I've also tried the tokenizer tuple approach, but same out-of-range error:

pipeline("summarization", tokenizer=('facebook/bart-large-cnn', {'model_max_length': 512}), model='facebook/bart-large-cnn')(text)
# also tried:
# pipeline("summarization", tokenizer=('facebook/bart-large-cnn', {'max_length': 512}), model='facebook/bart-large-cnn')(text)
patrickvonplaten commented 4 years ago

Currently, it is not possible to use pipelines with inputs longer than the ones allowed by the model. We should soon provide automatic cutting to max length in case the input is longer than allowed.
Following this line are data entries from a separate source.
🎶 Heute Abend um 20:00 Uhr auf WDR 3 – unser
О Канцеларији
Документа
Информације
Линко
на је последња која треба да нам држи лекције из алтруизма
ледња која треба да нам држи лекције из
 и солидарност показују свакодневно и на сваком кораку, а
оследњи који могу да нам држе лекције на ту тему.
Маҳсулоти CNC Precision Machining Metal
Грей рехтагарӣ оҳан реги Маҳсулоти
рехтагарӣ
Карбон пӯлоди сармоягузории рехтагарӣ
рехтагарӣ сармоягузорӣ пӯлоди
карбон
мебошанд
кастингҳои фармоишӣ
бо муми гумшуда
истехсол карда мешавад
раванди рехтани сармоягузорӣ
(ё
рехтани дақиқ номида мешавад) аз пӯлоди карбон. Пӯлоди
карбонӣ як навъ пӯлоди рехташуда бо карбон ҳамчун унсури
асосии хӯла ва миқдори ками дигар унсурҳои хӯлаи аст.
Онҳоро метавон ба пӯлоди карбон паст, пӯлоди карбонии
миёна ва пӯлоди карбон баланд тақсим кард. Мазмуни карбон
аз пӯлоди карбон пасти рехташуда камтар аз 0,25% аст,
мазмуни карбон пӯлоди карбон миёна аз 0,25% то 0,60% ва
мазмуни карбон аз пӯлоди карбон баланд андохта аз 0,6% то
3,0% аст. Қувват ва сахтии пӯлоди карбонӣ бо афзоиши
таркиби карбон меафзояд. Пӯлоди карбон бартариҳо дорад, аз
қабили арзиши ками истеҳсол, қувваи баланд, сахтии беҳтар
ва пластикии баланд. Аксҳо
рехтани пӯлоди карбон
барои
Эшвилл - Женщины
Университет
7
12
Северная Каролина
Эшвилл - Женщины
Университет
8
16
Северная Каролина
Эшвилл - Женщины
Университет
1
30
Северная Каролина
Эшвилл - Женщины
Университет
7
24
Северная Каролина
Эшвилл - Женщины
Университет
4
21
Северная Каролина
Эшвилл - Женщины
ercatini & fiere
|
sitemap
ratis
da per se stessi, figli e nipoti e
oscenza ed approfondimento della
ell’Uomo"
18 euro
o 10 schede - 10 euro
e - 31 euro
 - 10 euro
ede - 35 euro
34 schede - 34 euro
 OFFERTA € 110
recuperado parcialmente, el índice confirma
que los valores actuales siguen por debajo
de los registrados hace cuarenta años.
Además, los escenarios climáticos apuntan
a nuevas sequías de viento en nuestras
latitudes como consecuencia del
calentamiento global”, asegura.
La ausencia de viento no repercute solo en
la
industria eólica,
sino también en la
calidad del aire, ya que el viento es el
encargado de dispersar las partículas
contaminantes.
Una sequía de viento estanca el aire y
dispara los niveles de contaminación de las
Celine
stale[bot] commented 4 years ago

This issue has been automatically marked as stale because it has not had recent activity. It will be closed if no further activity occurs. Thank you for your contributions.

paul-bradbeer-adv commented 3 years ago

@patrickvonplaten Hey Patrick, is there any progress on what you suggest i.e. automatically cutting to max length when the input is longer than that allowed by the model, when using pipeline.

LysandreJik commented 3 years ago

You should now be able to pass truncation=True to the pipeline call for it to truncate sequences that are too long.

arthurodriguesbatista commented 3 years ago

You should now be able to pass truncation=True to the pipeline call for it to truncate sequences that are too long.

How does this work exactly? I tried passing truncation=True to the pipeline call but it did not work.

jordanparker6 commented 3 years ago

It is not working for me either. Code to reproduce error is below.

text = ["The Wallabies are going to win the RWC in 2023."]
 ner = pipeline(
            task="ner", 
            model=AutoModelForTokenClassification.from_pretrained(ner_model),
            tokenizer=AutoTokenizer.from_pretrained(ner_model),
            aggregation_strategy="average"
        )
ner(text, trucation=True)

Error message is:

_sanitize_parameters() got an unexpected keyword argument 'truncation'

shivammavihs commented 1 year ago

Hi All,

Any update on this, I am still facing this issue. I tried passing the parameters(max_length=512, truncation=True) into the pipeline. But still getting the error(IndexError: index out of range in self). I have tried text classification for a sentence of length 900 and got this error.

Any help will be highly appreciated.

Pushkinue commented 1 year ago

Hi,

Any news about this issue? I have the same problem as the person before.

Narsil commented 1 year ago

@Pushkinue do you have your example handy ?

The thing will depend on which pipeline you're using and the actual script.